On tient communément en pays de droit écrit, que toutes corvées y sont imprescriptibles, si ce n'est du jour de la contradiction. La raison est que dans ces pays elles sont seigneuriales; mais pour leur donner ce privilége d'être imprescriptibles, il faut qu'elles tiennent lieu de cens, autrement la prescription est toûjours favorable de la part des corvéables.

En pays coûtumier, les corvées à volonté ne se prescrivent que du jour de la contradiction, parce que ce sont des droits de pure faculté, qui ne se perdent point par le nonusage, à moins que le seigneur n'eût été cent ans sans en être servi.

Pour ce qui est des autres corvées, soit réelles ou personnelles, elles se prescrivent par trente ou quarante ans, de même que toutes actions & droits personnels ou réels. Les servitudes sont odieuses, la liberté au contraire est toûjours favorable.

Les corvéables sont obligés de se fournir des outils & instrumens nécessaires à la corvée qu'ils doivent; ils sont aussi obligés de se nourrir à leurs dépens pendant le tems même de la corvée: tel est l'usage le plus général du pays coûtumier, à moins que le titre ou la coûtume du lieu ne soit contraire, telles que les coûtumes d'Auvergne & de la Marche, & quelques autres voisines des pays de droit écrit. Si le titre paroît charger le seigneur, il doit être interprété favorablement pour les habitans, qui sont déjà assez grevés de travailler gratuitement, pour qu'il soit juste de la part du seigneur de les nourrir, pour peu que la coûtume ou le titre y incline.

A l'égard des chevaux, boeufs & autres bêtes de labour ou de somme que le corvéable fournit, c'est au seigneur à les nourrir pendant la corvée.

Les corvées ne doivent être acquittées en général que dans les limites de la seigneurie ou justice à laquelle elles sont dûes; il y en a cependant quelquesunes, telles que la dohade ou vinade que le corvéable doit faire même hors les limites, mais toûjours de maniere qu'elle se puisse faire sans découcher. Cela dépend au surplus des termes de la coûtume, des titres & de la possession.

Quand les corvées sont dûes avec charroi & bestiaux, si les corvéables n'en ont pas, ils sont obligés de les faire avec une bête de somme, s'ils en ont une; ou s'ils n'en ont pas non plus, de faire ce qu'ils peuvent avec leurs bras.

Toutes les corvées, soit dé fief ou de justice, réelles ou personnelles, ne sont point dûes qu'elles ne soient demandées; elles ne tombent point en arrérages que du jour de la demande, depuis lequel tems on les évalue en argent: hors ce cas, il n'est pas permis au seigneur de les exiger en argent.
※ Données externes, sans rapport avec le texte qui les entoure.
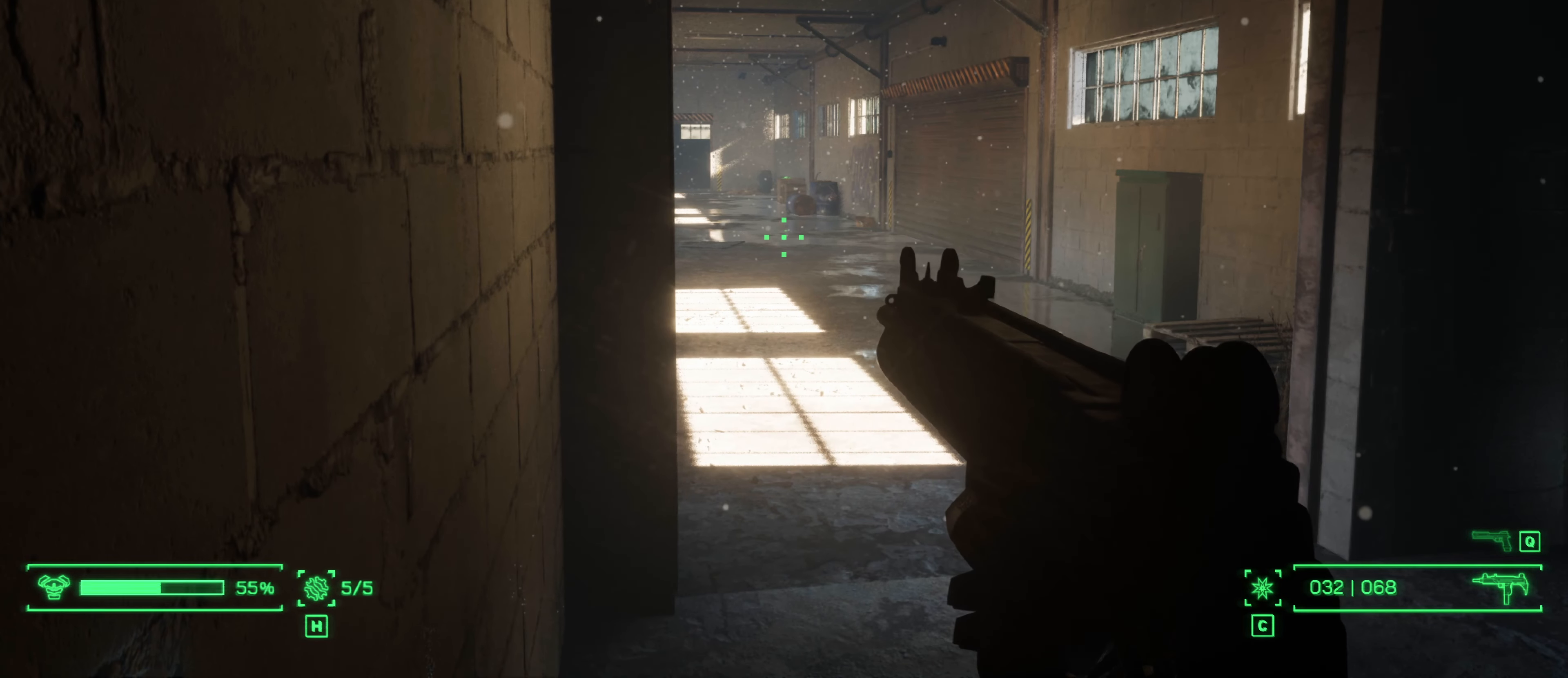
{"keys": ["d"], "mouse": [], "events": [[200, "d", "down"]]}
Il y a seulement une exception pour le fermier du domaine, à l'égard duquel on a évalué les charrois à 20 sols, & chaque manoeuvre ou corvée de bras, à 5 sols.

Quoique les corvées à merci ou à volonté annoncent un droit indéfini de la part du seigneur, il ne lui est pas permis cependant d'en abuser pour vexer ses sujets; non - seulement il ne peut en demander que pour son usage, mais elles doivent être reglées modérément, arbitrio boni viri. Si la coûtume n'en détermine pas le nombre, on les fixe ordinairement à douze par an. En Pologne les paysans travaillent cinq jours de la semaine pour leur seigneur, & le dimanche & le lundi pour eux.

Le droit du seigneur, par rapport aux corvées, est un usage personnel, de sorte qu'il ne peut le céder à un autre.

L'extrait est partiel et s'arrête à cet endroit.